- [Exercise details]
Look below for the line containing "### so this doesnt seem to hard!"; from there, print each line exactly up to and including the line containing "### Creating Sale Events", and stop.
* * * * * * * * *
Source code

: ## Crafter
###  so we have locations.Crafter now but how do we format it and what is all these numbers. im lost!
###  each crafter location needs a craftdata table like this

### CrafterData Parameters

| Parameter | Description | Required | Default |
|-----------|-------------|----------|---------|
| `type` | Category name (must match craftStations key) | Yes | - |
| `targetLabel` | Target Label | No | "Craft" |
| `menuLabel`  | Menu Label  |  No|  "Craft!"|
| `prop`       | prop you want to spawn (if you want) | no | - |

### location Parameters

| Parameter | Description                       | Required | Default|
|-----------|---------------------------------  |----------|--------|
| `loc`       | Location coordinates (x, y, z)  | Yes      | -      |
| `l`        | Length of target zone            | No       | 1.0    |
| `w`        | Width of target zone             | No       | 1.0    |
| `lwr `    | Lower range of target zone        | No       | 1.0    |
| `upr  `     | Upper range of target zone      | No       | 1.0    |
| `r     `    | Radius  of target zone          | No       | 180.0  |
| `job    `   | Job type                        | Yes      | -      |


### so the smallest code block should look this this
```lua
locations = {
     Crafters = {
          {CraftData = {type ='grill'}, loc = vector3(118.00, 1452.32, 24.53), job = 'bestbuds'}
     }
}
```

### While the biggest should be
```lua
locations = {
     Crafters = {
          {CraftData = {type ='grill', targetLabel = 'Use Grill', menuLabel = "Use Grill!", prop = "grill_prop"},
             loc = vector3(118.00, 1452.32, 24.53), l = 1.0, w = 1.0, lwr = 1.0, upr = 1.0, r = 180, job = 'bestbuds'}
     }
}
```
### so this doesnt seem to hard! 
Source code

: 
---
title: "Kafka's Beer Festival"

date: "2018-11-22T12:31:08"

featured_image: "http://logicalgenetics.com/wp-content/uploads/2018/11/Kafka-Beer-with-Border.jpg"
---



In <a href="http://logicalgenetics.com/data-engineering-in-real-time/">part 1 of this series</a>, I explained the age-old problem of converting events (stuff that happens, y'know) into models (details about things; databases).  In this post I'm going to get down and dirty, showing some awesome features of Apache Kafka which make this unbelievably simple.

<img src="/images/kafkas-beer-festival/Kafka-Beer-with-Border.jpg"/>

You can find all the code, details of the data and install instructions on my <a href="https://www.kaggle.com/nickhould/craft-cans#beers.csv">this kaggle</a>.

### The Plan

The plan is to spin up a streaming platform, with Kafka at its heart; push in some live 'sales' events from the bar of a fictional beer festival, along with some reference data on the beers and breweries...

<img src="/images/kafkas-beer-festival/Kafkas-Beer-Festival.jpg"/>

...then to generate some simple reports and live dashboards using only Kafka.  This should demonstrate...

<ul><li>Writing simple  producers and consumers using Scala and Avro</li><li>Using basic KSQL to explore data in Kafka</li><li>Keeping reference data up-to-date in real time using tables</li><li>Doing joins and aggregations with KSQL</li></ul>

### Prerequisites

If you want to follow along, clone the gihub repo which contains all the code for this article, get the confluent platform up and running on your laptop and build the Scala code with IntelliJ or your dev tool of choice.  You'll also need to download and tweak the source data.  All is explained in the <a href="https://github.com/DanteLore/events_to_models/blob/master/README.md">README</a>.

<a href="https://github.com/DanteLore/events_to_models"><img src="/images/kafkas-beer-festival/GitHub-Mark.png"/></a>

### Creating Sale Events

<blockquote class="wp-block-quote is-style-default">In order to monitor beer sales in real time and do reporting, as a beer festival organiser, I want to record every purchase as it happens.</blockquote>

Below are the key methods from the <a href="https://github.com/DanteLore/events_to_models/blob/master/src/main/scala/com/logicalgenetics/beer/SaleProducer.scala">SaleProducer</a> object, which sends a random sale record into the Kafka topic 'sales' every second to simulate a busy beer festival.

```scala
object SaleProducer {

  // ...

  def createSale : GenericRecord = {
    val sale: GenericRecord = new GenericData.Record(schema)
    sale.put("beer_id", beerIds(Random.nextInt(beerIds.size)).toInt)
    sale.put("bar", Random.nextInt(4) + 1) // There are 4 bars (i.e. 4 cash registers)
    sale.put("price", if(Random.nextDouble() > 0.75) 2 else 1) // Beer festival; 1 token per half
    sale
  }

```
* * * * * * * * *
- [Exercise answer]
### so this doesnt seem to hard! 
Source code

: 
---
title: "Kafka's Beer Festival"

date: "2018-11-22T12:31:08"

featured_image: "http://logicalgenetics.com/wp-content/uploads/2018/11/Kafka-Beer-with-Border.jpg"
---



In <a href="http://logicalgenetics.com/data-engineering-in-real-time/">part 1 of this series</a>, I explained the age-old problem of converting events (stuff that happens, y'know) into models (details about things; databases).  In this post I'm going to get down and dirty, showing some awesome features of Apache Kafka which make this unbelievably simple.

<img src="/images/kafkas-beer-festival/Kafka-Beer-with-Border.jpg"/>

You can find all the code, details of the data and install instructions on my <a href="https://www.kaggle.com/nickhould/craft-cans#beers.csv">this kaggle</a>.

### The Plan

The plan is to spin up a streaming platform, with Kafka at its heart; push in some live 'sales' events from the bar of a fictional beer festival, along with some reference data on the beers and breweries...

<img src="/images/kafkas-beer-festival/Kafkas-Beer-Festival.jpg"/>

...then to generate some simple reports and live dashboards using only Kafka.  This should demonstrate...

<ul><li>Writing simple  producers and consumers using Scala and Avro</li><li>Using basic KSQL to explore data in Kafka</li><li>Keeping reference data up-to-date in real time using tables</li><li>Doing joins and aggregations with KSQL</li></ul>

### Prerequisites

If you want to follow along, clone the gihub repo which contains all the code for this article, get the confluent platform up and running on your laptop and build the Scala code with IntelliJ or your dev tool of choice.  You'll also need to download and tweak the source data.  All is explained in the <a href="https://github.com/DanteLore/events_to_models/blob/master/README.md">README</a>.

<a href="https://github.com/DanteLore/events_to_models"><img src="/images/kafkas-beer-festival/GitHub-Mark.png"/></a>

### Creating Sale Events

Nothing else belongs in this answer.